As I make my way to the northwest coast of Sicily — known as Egadi Islands, I’m happy being on the roads again. Through traveling from the south to the north of the island, I’m impressed by the way Mount Etna looks angry yet so beautiful through the window. I watch the melon sellers on trucks by the road and notice that the views are rapidly changing — olive trees, aloe plants and almond trees are taking over in addition to pear cacti that my eyes already got used to.
I spend a week in the Island of Favignana watching the life happening before my eyes every morning in a café, accompanied by a brioche and granita di mandorle (almond flavoured), and I see that time feels so fluid here.
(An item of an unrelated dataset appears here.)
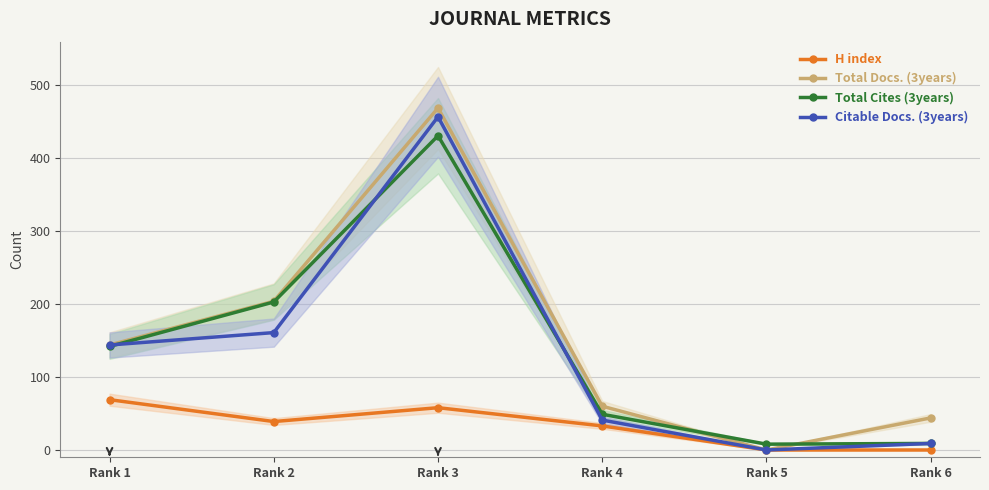

What is the lowest value of the Total Cites (3years) series?

8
Also, while strolling around the streets, I’m feeling close to Sicily but at the same time, these streets feel so different from the other parts of the island. The buildings are bare, the streets are naked compared to Sicily, and the colours are based more on white. And being so small and easy to walk, I feel like I’m always close to the sea. Exploring maze-like roads suddenly ending up in a hidden cove on a scooter, watching sunset as I’m sipping Spritz accompanied by aperitivi, enjoying piazzas which are totally tourist-free at the end of the summer open up a new door to my Sicily journey that makes me remember the importance of living in the moment and an immediate sense of belonging.